• **TASK DATA**:
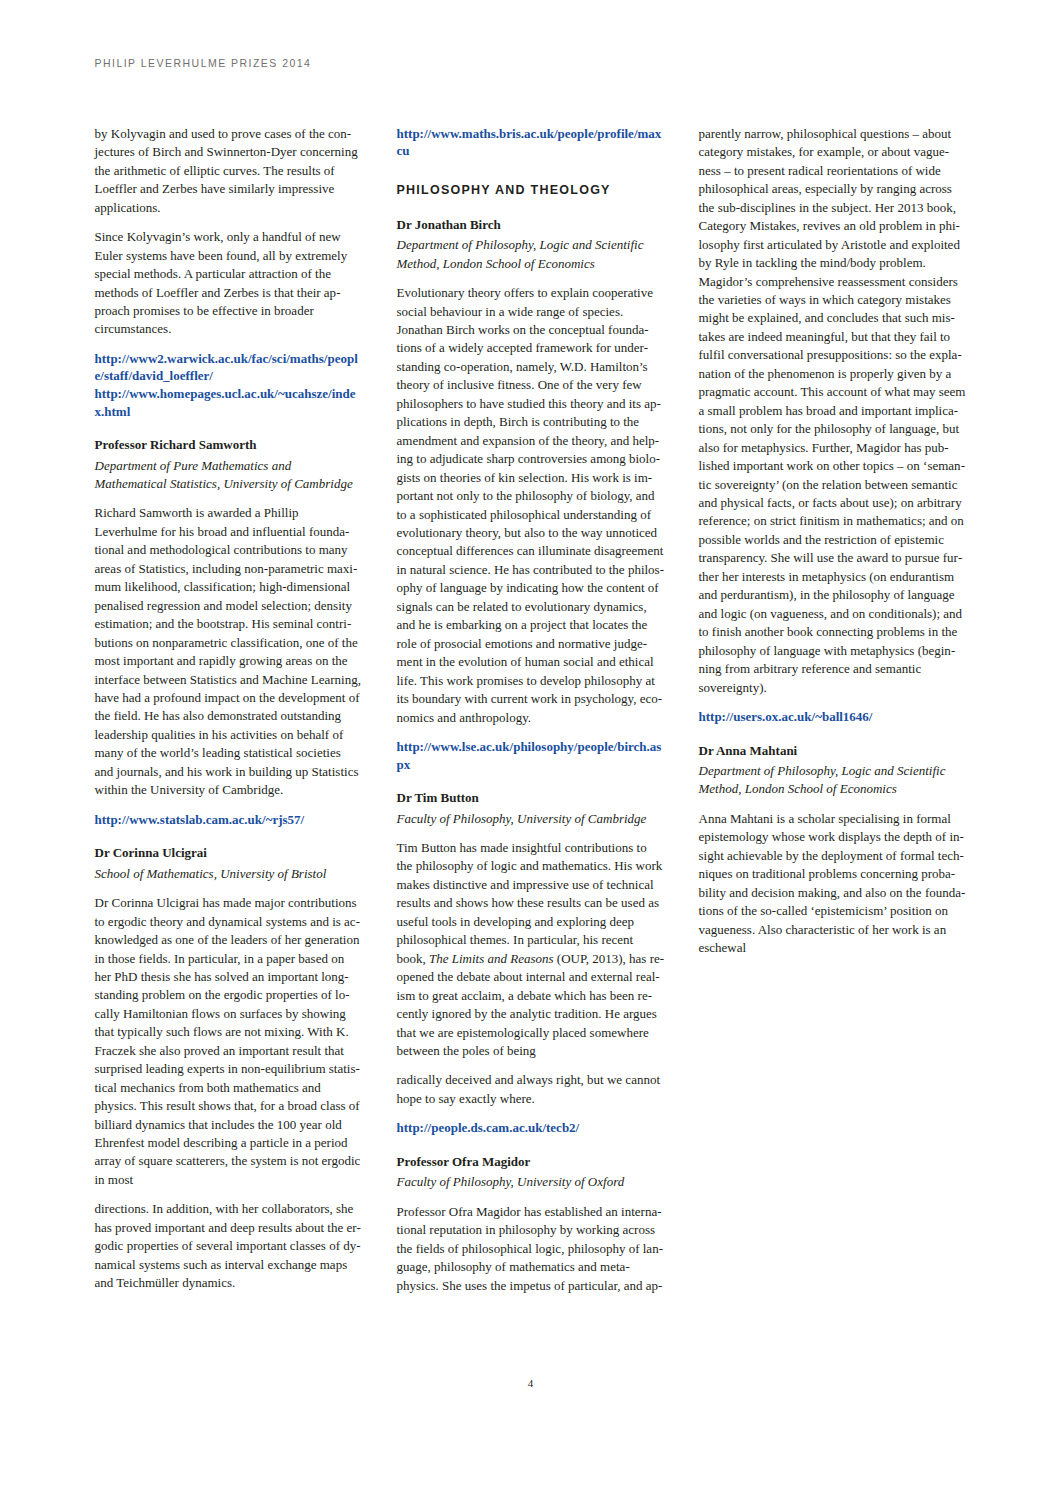Philip Leverhulme Prizes 2014
by Kolyvagin and used to prove cases of the conjectures of Birch and Swinnerton-Dyer concerning the arithmetic of elliptic curves. The results of Loeffler and Zerbes have similarly impressive applications.
Since Kolyvagin’s work, only a handful of new Euler systems have been found, all by extremely special methods. A particular attraction of the methods of Loeffler and Zerbes is that their approach promises to be effective in broader circumstances.
http://www2.warwick.ac.uk/fac/sci/maths/people/staff/david_loeffler/
http://www.homepages.ucl.ac.uk/~ucahsze/index.html
Professor Richard Samworth
Department of Pure Mathematics and Mathematical Statistics, University of Cambridge
Richard Samworth is awarded a Phillip Leverhulme for his broad and influential foundational and methodological contributions to many areas of Statistics, including non-parametric maximum likelihood, classification; high-dimensional penalised regression and model selection; density estimation; and the bootstrap. His seminal contributions on nonparametric classification, one of the most important and rapidly growing areas on the interface between Statistics and Machine Learning, have had a profound impact on the development of the field. He has also demonstrated outstanding leadership qualities in his activities on behalf of many of the world’s leading statistical societies and journals, and his work in building up Statistics within the University of Cambridge.
http://www.statslab.cam.ac.uk/~rjs57/
Dr Corinna Ulcigrai
School of Mathematics, University of Bristol
Dr Corinna Ulcigrai has made major contributions to ergodic theory and dynamical systems and is acknowledged as one of the leaders of her generation in those fields. In particular, in a paper based on her PhD thesis she has solved an important long-standing problem on the ergodic properties of locally Hamiltonian flows on surfaces by showing that typically such flows are not mixing. With K. Fraczek she also proved an important result that surprised leading experts in non-equilibrium statistical mechanics from both mathematics and physics. This result shows that, for a broad class of billiard dynamics that includes the 100 year old Ehrenfest model describing a particle in a period array of square scatterers, the system is not ergodic in most
directions. In addition, with her collaborators, she has proved important and deep results about the ergodic properties of several important classes of dynamical systems such as interval exchange maps and Teichmüller dynamics.
http://www.maths.bris.ac.uk/people/profile/maxcu
Philosophy and Theology
Dr Jonathan Birch
Department of Philosophy, Logic and Scientific Method, London School of Economics
Evolutionary theory offers to explain cooperative social behaviour in a wide range of species. Jonathan Birch works on the conceptual foundations of a widely accepted framework for understanding co-operation, namely, W.D. Hamilton’s theory of inclusive fitness. One of the very few philosophers to have studied this theory and its applications in depth, Birch is contributing to the amendment and expansion of the theory, and helping to adjudicate sharp controversies among biologists on theories of kin selection. His work is important not only to the philosophy of biology, and to a sophisticated philosophical understanding of evolutionary theory, but also to the way unnoticed conceptual differences can illuminate disagreement in natural science. He has contributed to the philosophy of language by indicating how the content of signals can be related to evolutionary dynamics, and he is embarking on a project that locates the role of prosocial emotions and normative judgement in the evolution of human social and ethical life. This work promises to develop philosophy at its boundary with current work in psychology, economics and anthropology.
http://www.lse.ac.uk/philosophy/people/birch.aspx
Dr Tim Button
Faculty of Philosophy, University of Cambridge
Tim Button has made insightful contributions to the philosophy of logic and mathematics. His work makes distinctive and impressive use of technical results and shows how these results can be used as useful tools in developing and exploring deep philosophical themes. In particular, his recent book, The Limits and Reasons (OUP, 2013), has reopened the debate about internal and external realism to great acclaim, a debate which has been recently ignored by the analytic tradition. He argues that we are epistemologically placed somewhere between the poles of being
radically deceived and always right, but we cannot hope to say exactly where.
http://people.ds.cam.ac.uk/tecb2/
Professor Ofra Magidor
Faculty of Philosophy, University of Oxford
Professor Ofra Magidor has established an international reputation in philosophy by working across the fields of philosophical logic, philosophy of language, philosophy of mathematics and metaphysics. She uses the impetus of particular, and apparently narrow, philosophical questions – about category mistakes, for example, or about vagueness – to present radical reorientations of wide philosophical areas, especially by ranging across the sub-disciplines in the subject. Her 2013 book, Category Mistakes, revives an old problem in philosophy first articulated by Aristotle and exploited by Ryle in tackling the mind/body problem. Magidor’s comprehensive reassessment considers the varieties of ways in which category mistakes might be explained, and concludes that such mistakes are indeed meaningful, but that they fail to fulfil conversational presuppositions: so the explanation of the phenomenon is properly given by a pragmatic account. This account of what may seem a small problem has broad and important implications, not only for the philosophy of language, but also for metaphysics. Further, Magidor has published important work on other topics – on ‘semantic sovereignty’ (on the relation between semantic and physical facts, or facts about use); on arbitrary reference; on strict finitism in mathematics; and on possible worlds and the restriction of epistemic transparency. She will use the award to pursue further her interests in metaphysics (on endurantism and perdurantism), in the philosophy of language and logic (on vagueness, and on conditionals); and to finish another book connecting problems in the philosophy of language with metaphysics (beginning from arbitrary reference and semantic sovereignty).
http://users.ox.ac.uk/~ball1646/
Dr Anna Mahtani
Department of Philosophy, Logic and Scientific Method, London School of Economics
Anna Mahtani is a scholar specialising in formal epistemology whose work displays the depth of insight achievable by the deployment of formal techniques on traditional problems concerning probability and decision making, and also on the foundations of the so-called ‘epistemicism’ position on vagueness. Also characteristic of her work is an eschewal
4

• **DIRECTIONS**:
Images are to be omitted; everything else in the records is to be transcribed exactly.

• **TASK ANSWER**:
Philip Leverhulme Prizes 2014
by Kolyvagin and used to prove cases of the conjectures of Birch and Swinnerton-Dyer concerning the arithmetic of elliptic curves. The results of Loeffler and Zerbes have similarly impressive applications.
Since Kolyvagin’s work, only a handful of new Euler systems have been found, all by extremely special methods. A particular attraction of the methods of Loeffler and Zerbes is that their approach promises to be effective in broader circumstances.
http://www2.warwick.ac.uk/fac/sci/maths/people/staff/david_loeffler/
http://www.homepages.ucl.ac.uk/~ucahsze/index.html
Professor Richard Samworth
Department of Pure Mathematics and Mathematical Statistics, University of Cambridge
Richard Samworth is awarded a Phillip Leverhulme for his broad and influential foundational and methodological contributions to many areas of Statistics, including non-parametric maximum likelihood, classification; high-dimensional penalised regression and model selection; density estimation; and the bootstrap. His seminal contributions on nonparametric classification, one of the most important and rapidly growing areas on the interface between Statistics and Machine Learning, have had a profound impact on the development of the field. He has also demonstrated outstanding leadership qualities in his activities on behalf of many of the world’s leading statistical societies and journals, and his work in building up Statistics within the University of Cambridge.
http://www.statslab.cam.ac.uk/~rjs57/
Dr Corinna Ulcigrai
School of Mathematics, University of Bristol
Dr Corinna Ulcigrai has made major contributions to ergodic theory and dynamical systems and is acknowledged as one of the leaders of her generation in those fields. In particular, in a paper based on her PhD thesis she has solved an important long-standing problem on the ergodic properties of locally Hamiltonian flows on surfaces by showing that typically such flows are not mixing. With K. Fraczek she also proved an important result that surprised leading experts in non-equilibrium statistical mechanics from both mathematics and physics. This result shows that, for a broad class of billiard dynamics that includes the 100 year old Ehrenfest model describing a particle in a period array of square scatterers, the system is not ergodic in most
directions. In addition, with her collaborators, she has proved important and deep results about the ergodic properties of several important classes of dynamical systems such as interval exchange maps and Teichmüller dynamics.
http://www.maths.bris.ac.uk/people/profile/maxcu
Philosophy and Theology
Dr Jonathan Birch
Department of Philosophy, Logic and Scientific Method, London School of Economics
Evolutionary theory offers to explain cooperative social behaviour in a wide range of species. Jonathan Birch works on the conceptual foundations of a widely accepted framework for understanding co-operation, namely, W.D. Hamilton’s theory of inclusive fitness. One of the very few philosophers to have studied this theory and its applications in depth, Birch is contributing to the amendment and expansion of the theory, and helping to adjudicate sharp controversies among biologists on theories of kin selection. His work is important not only to the philosophy of biology, and to a sophisticated philosophical understanding of evolutionary theory, but also to the way unnoticed conceptual differences can illuminate disagreement in natural science. He has contributed to the philosophy of language by indicating how the content of signals can be related to evolutionary dynamics, and he is embarking on a project that locates the role of prosocial emotions and normative judgement in the evolution of human social and ethical life. This work promises to develop philosophy at its boundary with current work in psychology, economics and anthropology.
http://www.lse.ac.uk/philosophy/people/birch.aspx
Dr Tim Button
Faculty of Philosophy, University of Cambridge
Tim Button has made insightful contributions to the philosophy of logic and mathematics. His work makes distinctive and impressive use of technical results and shows how these results can be used as useful tools in developing and exploring deep philosophical themes. In particular, his recent book, The Limits and Reasons (OUP, 2013), has reopened the debate about internal and external realism to great acclaim, a debate which has been recently ignored by the analytic tradition. He argues that we are epistemologically placed somewhere between the poles of being
radically deceived and always right, but we cannot hope to say exactly where.
http://people.ds.cam.ac.uk/tecb2/
Professor Ofra Magidor
Faculty of Philosophy, University of Oxford
Professor Ofra Magidor has established an international reputation in philosophy by working across the fields of philosophical logic, philosophy of language, philosophy of mathematics and metaphysics. She uses the impetus of particular, and apparently narrow, philosophical questions – about category mistakes, for example, or about vagueness – to present radical reorientations of wide philosophical areas, especially by ranging across the sub-disciplines in the subject. Her 2013 book, Category Mistakes, revives an old problem in philosophy first articulated by Aristotle and exploited by Ryle in tackling the mind/body problem. Magidor’s comprehensive reassessment considers the varieties of ways in which category mistakes might be explained, and concludes that such mistakes are indeed meaningful, but that they fail to fulfil conversational presuppositions: so the explanation of the phenomenon is properly given by a pragmatic account. This account of what may seem a small problem has broad and important implications, not only for the philosophy of language, but also for metaphysics. Further, Magidor has published important work on other topics – on ‘semantic sovereignty’ (on the relation between semantic and physical facts, or facts about use); on arbitrary reference; on strict finitism in mathematics; and on possible worlds and the restriction of epistemic transparency. She will use the award to pursue further her interests in metaphysics (on endurantism and perdurantism), in the philosophy of language and logic (on vagueness, and on conditionals); and to finish another book connecting problems in the philosophy of language with metaphysics (beginning from arbitrary reference and semantic sovereignty).
http://users.ox.ac.uk/~ball1646/
Dr Anna Mahtani
Department of Philosophy, Logic and Scientific Method, London School of Economics
Anna Mahtani is a scholar specialising in formal epistemology whose work displays the depth of insight achievable by the deployment of formal techniques on traditional problems concerning probability and decision making, and also on the foundations of the so-called ‘epistemicism’ position on vagueness. Also characteristic of her work is an eschewal
4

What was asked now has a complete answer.